A Chinese government-backed DDoS operation has been resurrected to disrupt pro-democracy supporters in Hong Kong, according to AT&T Cybersecurity.
The firm revealed in a new blog post yesterday that it spotted activity from the so-called “Great Cannon” starting on August 31, with the most recent DDoS attempts coming on November 25.
Specifically, it was observed trying to take offline the LIHKG website, which is used by Hong Kongers to share info and plan protests across the Special Administrative Region (SAR) of China wracked by unrest over the past few months.
The code not only attempts to repeatedly request the LIHKG home page but also multiple sites and memes that appear on the forum, so as to blend in with normal traffic, according to Chris Doman of AT&T Cybersecurity’s Alien Vault business.
“Still, it is disturbing to see an attack tool with the potential power of the Great Cannon used more regularly, and again causing collateral damage to US-based services.”

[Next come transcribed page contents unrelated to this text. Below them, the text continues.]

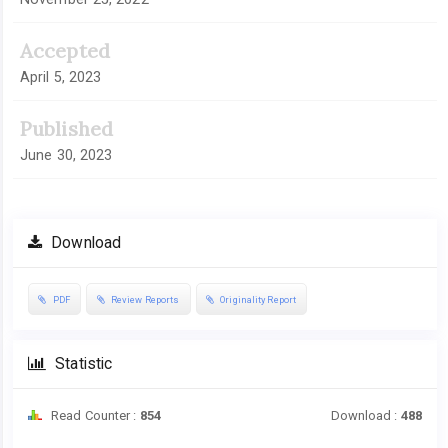
Accepted
April 5, 2023
Published
June 30, 2023
Download
PDF
Review Reports
Originality Report
Statistic
Read Counter :
854
Download :
488
Downloads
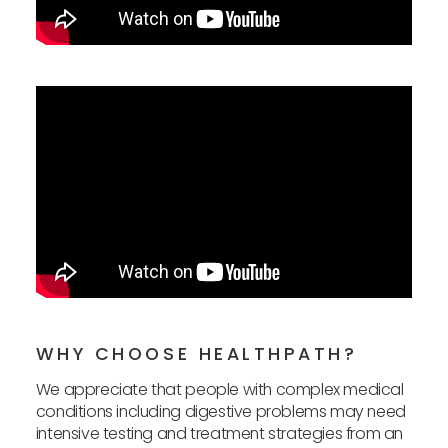
WHY CHOOSE HEALTHPATH?
We appreciate that people with complex medical
conditions including digestive problems may need
intensive testing and treatment strategies from an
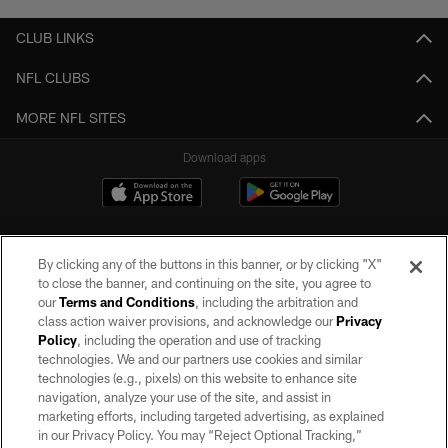
CLUB LINKS
NFL CLUBS
MORE NFL SITES
Download apps
By clicking any of the buttons in this banner, or by clicking "X"
to close the banner, and continuing on the site, you agree to
our
Terms and Conditions
, including the arbitration and
class action waiver provisions, and acknowledge our
Privacy
Policy
, including the operation and use of tracking
©2026 by the Las Vegas Raiders. All rights reserved. No portion of this site
may be reproduced without the express written permission of the Las Vegas
technologies. We and our partners use cookies and similar
Raiders.
technologies (e.g., pixels) on this website to enhance site
navigation, analyze your use of the site, and assist in
PRIVACY POLICY
marketing efforts, including targeted advertising, as explained
in our Privacy Policy. You may “Reject Optional Tracking,”
TERMS OF SERVICE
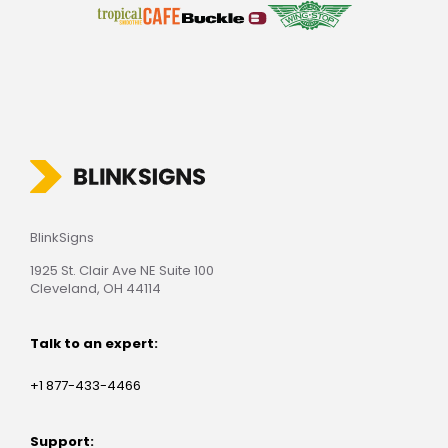
BlinkSigns
1925 St. Clair Ave NE Suite 100
Cleveland, OH 44114
Talk to an expert:
+1 877-433-4466
Support:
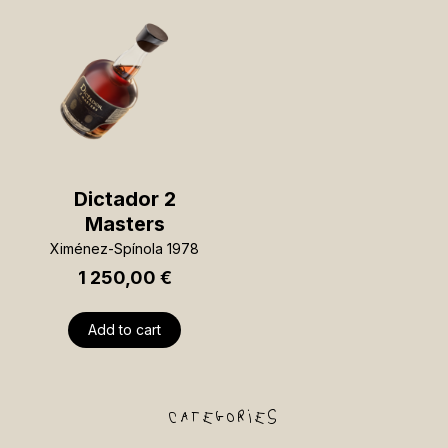
Dictador 2
Masters
Ximénez-Spínola 1978
1 250,00
€
Add to cart
categories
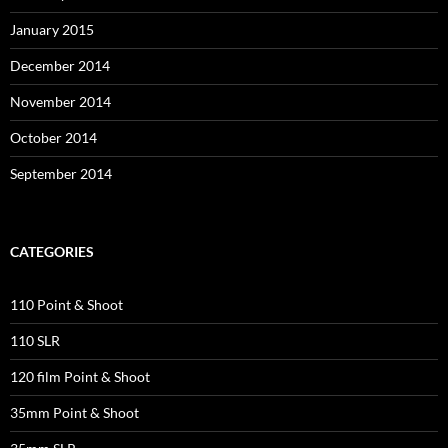
January 2015
December 2014
November 2014
October 2014
September 2014
CATEGORIES
110 Point & Shoot
110 SLR
120 film Point & Shoot
35mm Point & Shoot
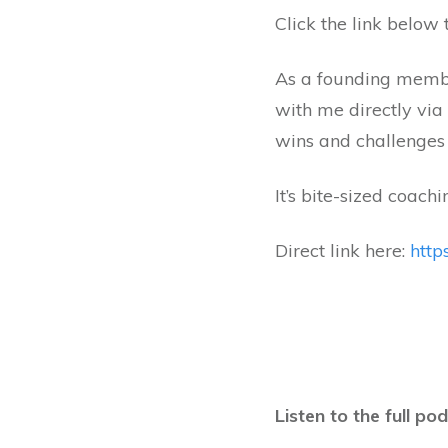
Click the link below t
As a founding member
with me directly via
wins and challenges 
It’s bite-sized coachi
Direct link here:
http
Listen to the full po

The tool itself first came to prominence around four years ago when it was used to target anti-censorship organization Greatfire.org. The researchers that revealed the cannon for the first time claimed it was co-located with China’s notorious Great Firewall censorship infrastructure.
Global anger spread after the Great Cannon was then turned on developer site Github, which at the time hosted anti-censorship tools.
Researchers warned that the same tool could very easily be repurposed to deliver malware rather than DDoS attacks.